Unklarheit um Erwin-Pröll-Stiftung

Schmid hatte in seiner Einvernahme durch die Wirtschafts- und Korruptionsstaatsanwaltschaft (WKStA) ausgesagt, dass Sobotka Steuerprüfungen bei der Alois-Mock-Stiftung oder beim Alois-Mock-Institut sowie bei der Erwin-Pröll-Stiftung erfolgreich verhindert habe. Der Nationalratspräsident bestreitet diesen Vorwurf vehement. Wie Recherchen der ZIB2 des ORF ergaben, gab es 2017 doch eine Steuerprüfung der Erwin-Pröll-Stiftung. Die Deutungshoheit bleibt aber umstritten: NEOS nahm das Bekanntwerden der Steuerprüfung zum Anlass, neuerlich Neuwahlen zu fordern, die ÖVP hingegen sah Schmid widerlegt.

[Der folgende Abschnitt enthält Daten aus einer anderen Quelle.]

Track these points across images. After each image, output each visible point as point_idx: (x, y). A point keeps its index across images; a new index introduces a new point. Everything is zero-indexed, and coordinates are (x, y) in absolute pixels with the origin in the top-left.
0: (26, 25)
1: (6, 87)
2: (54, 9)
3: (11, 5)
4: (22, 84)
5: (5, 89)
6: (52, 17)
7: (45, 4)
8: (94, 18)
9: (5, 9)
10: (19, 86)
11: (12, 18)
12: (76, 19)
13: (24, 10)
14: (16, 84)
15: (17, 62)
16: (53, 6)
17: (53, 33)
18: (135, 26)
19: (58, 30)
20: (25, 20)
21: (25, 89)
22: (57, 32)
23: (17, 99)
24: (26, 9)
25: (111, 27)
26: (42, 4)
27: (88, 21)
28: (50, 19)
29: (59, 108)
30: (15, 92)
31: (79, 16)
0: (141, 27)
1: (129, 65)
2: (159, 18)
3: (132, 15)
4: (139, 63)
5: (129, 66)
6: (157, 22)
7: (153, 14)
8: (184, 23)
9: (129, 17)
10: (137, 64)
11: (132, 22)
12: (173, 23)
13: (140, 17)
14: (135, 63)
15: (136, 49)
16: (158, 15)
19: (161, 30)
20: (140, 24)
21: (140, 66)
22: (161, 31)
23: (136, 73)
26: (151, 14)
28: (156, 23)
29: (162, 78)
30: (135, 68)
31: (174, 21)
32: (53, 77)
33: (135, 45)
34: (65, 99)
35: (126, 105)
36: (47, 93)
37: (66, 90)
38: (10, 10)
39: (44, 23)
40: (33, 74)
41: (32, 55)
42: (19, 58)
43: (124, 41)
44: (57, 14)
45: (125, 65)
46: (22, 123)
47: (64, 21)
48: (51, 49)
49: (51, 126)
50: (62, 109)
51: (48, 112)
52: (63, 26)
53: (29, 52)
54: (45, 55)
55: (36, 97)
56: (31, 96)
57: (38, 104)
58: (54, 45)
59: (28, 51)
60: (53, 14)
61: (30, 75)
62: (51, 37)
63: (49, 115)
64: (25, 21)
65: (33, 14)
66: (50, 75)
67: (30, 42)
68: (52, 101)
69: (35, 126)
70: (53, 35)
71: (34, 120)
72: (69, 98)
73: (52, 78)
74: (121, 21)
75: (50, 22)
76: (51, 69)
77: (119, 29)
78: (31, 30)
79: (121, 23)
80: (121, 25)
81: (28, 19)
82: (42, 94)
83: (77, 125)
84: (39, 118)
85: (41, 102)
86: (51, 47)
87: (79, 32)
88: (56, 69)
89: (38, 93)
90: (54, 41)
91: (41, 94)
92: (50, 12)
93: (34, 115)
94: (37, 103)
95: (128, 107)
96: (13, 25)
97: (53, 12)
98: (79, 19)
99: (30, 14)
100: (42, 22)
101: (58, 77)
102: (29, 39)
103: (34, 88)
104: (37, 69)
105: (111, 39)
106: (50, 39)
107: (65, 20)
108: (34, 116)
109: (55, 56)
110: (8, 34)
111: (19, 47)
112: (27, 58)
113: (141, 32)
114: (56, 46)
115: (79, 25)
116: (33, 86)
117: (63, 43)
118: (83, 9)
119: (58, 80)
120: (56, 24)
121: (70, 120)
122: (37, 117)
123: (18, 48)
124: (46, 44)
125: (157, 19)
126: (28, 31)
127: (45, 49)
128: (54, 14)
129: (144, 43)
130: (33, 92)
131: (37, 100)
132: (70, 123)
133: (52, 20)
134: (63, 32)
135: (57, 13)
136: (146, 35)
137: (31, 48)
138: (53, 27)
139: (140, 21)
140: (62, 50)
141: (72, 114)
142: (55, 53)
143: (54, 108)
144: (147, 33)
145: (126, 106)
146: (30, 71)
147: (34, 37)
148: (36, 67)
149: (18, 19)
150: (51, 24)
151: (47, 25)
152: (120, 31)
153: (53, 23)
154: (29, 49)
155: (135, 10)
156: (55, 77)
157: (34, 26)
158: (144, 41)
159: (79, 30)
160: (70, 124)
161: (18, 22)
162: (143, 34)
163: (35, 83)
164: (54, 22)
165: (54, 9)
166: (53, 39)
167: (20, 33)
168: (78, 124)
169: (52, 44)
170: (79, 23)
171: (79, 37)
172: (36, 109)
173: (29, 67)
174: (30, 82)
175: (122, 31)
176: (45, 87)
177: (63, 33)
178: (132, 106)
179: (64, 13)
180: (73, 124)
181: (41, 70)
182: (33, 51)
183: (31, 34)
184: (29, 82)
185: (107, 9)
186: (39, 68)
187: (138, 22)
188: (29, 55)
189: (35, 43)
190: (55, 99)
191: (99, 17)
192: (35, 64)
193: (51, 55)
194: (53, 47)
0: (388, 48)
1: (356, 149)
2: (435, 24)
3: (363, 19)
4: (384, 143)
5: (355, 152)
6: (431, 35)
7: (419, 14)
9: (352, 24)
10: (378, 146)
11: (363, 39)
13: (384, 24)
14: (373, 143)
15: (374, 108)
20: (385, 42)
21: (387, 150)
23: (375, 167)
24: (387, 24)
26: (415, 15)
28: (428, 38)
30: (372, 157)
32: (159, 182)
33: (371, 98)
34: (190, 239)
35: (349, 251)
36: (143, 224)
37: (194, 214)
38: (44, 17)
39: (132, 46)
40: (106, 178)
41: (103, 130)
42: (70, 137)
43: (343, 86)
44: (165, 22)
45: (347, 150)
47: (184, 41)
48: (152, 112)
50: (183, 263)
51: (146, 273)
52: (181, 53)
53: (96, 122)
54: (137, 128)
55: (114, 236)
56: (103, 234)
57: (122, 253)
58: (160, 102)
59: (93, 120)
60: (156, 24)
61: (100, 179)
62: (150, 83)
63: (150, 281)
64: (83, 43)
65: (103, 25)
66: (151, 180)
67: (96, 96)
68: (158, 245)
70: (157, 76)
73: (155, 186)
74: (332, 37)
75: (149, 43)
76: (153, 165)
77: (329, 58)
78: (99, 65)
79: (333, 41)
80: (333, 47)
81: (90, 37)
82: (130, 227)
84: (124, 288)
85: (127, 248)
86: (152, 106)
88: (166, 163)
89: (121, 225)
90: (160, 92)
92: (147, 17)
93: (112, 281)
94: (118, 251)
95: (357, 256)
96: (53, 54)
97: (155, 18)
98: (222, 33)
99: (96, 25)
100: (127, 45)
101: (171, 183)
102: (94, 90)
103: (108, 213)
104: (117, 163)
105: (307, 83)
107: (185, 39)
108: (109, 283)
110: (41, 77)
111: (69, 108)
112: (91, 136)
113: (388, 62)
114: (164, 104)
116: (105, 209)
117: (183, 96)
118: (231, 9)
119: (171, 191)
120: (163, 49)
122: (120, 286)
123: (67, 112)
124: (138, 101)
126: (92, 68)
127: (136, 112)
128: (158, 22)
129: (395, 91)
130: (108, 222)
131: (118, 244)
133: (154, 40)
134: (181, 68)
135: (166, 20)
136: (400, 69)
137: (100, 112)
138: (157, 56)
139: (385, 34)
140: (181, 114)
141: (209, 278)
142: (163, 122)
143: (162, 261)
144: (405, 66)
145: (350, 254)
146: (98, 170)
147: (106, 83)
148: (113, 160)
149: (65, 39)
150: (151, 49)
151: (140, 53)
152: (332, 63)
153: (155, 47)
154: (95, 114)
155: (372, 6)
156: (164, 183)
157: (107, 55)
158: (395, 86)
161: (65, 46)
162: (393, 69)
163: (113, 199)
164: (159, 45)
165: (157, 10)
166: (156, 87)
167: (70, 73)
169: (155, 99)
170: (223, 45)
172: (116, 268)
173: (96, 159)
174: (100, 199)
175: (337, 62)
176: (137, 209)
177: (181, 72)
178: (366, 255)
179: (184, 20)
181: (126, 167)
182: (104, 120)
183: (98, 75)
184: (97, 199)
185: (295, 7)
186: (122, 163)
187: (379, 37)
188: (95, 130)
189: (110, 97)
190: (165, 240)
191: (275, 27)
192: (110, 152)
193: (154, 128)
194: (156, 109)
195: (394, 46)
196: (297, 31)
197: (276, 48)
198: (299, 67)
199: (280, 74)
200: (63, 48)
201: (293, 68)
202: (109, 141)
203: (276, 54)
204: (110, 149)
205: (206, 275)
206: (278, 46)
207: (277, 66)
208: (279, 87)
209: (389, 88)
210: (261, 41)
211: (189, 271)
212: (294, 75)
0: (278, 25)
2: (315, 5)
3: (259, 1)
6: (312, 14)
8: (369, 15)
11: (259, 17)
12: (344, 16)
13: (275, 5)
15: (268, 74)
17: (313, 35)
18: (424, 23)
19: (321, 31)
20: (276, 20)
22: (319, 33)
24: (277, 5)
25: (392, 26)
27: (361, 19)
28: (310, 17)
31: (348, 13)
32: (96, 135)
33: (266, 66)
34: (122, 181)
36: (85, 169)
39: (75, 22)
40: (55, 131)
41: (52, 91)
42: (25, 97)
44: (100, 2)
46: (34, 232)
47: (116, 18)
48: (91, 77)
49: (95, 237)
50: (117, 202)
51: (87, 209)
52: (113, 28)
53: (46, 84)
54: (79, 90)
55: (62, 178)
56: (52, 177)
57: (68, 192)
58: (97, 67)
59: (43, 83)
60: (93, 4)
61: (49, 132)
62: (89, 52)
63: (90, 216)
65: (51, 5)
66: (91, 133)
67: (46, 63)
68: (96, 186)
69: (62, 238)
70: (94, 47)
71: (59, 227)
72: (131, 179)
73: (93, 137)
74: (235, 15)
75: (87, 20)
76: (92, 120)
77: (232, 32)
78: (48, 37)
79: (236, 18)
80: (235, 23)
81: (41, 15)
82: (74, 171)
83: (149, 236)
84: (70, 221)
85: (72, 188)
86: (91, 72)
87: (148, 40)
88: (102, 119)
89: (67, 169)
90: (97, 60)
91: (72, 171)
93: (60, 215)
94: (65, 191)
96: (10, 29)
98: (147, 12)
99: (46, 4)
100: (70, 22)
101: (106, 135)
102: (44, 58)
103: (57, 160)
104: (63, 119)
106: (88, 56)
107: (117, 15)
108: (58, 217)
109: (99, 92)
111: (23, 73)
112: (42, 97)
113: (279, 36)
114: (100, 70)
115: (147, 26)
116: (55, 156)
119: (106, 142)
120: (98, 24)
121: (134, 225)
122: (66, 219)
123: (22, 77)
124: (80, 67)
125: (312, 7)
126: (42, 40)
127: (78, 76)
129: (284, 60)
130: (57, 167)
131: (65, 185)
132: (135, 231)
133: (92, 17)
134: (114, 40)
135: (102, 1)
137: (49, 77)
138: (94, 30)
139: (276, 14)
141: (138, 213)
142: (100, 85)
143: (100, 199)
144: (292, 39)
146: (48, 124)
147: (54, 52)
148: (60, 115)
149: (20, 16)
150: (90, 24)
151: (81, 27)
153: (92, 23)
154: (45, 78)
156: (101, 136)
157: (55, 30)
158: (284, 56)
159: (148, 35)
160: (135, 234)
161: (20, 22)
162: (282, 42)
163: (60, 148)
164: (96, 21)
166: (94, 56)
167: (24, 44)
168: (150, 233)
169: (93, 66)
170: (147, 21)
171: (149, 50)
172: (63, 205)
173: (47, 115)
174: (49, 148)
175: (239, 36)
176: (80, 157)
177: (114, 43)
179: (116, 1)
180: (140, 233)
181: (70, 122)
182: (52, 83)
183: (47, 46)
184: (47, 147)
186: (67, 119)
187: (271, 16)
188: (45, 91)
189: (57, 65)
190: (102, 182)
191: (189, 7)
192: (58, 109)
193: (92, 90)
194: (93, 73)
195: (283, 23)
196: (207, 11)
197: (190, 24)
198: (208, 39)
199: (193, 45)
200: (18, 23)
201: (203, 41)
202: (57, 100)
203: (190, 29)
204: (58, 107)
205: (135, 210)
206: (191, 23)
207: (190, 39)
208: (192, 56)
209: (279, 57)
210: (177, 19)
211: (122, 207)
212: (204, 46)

Entlang dieser Linie wird wohl die gesamte Sondersitzung verlaufen: Die ÖVP wird nichts unversucht lassen, Schmid als unglaubwürdig darzustellen – Sobotka selbst hatte Schmid unlängst als „Baron Münchhausen“ bezeichnet. Auch August Wöginger wird dabei eine tragende Rolle spielen, hatte Schmid doch auch gegen den ÖVP-Klubobmann Vorwürfe erhoben. Er soll laut einem Auslieferungsbegehren der WKStA für die Bestellung eines Parteifreundes zum Vorstand eines Finanzamts in Oberösterreich interveniert haben.

Weitere Vernehmungen folgen

Schmid war seit den 2000er Jahren in Büros führender ÖVP-Bundespolitiker, später Generalsekretär im Finanzministerium, dann ÖBAG-Chef. Seine von den Behörden sichergestellten Chats bergen für die ÖVP großes Ungemach. Die WKStA ermittelt in mehreren Fällen, etwa in der Inseraten- und Umfragenaffäre, auch gegen Ex-Kanzler Sebastian Kurz selbst und seine engsten Mitarbeitenden. Für alle Genannten gilt die Unschuldsvermutung.

Mitte Oktober hatte die WKStA bekanntgegeben, dass Schmid bereits im April mit dem Wunsch nach einer Kronzeugenregelung an die Anklagebehörde herangetreten war. Seit Juni fanden 15 ganztägige Vernehmungen statt, zwei weitere sollen kommende Woche folgen.

Schmid im U-Ausschuss: Klage von Justizministerium bei VfGH

Schmids Aussagen bei der WKStA werden auch am Donnerstag im Zentrum der Befragung im ÖVP-U-Ausschuss stehen – seit Tagen wird debattiert zu welchen Themen. Mittwochvormittag reagierte das Justizministerium und brachte eine Klage beim Verfassungsgerichtshof (VfGH) ein, berichtet das Ö1-Mittagsjournal. „Grundsätzlich ist es meine Pflicht als Justizministerin, dafür zu sorgen, dass strafrechtliche Ermittlungen nicht gefährdet werden“, sagte Justizministerin Alma Zadic (Grüne).

Die WKStA befürchtet, dass Ermittlungen behindert und Verdächtige gewarnt werden könnten, wenn Schmid zu Themen befragt werde, zu denen er noch nicht einvernommen wurde. Mit der Klage soll das nun verhindert werden.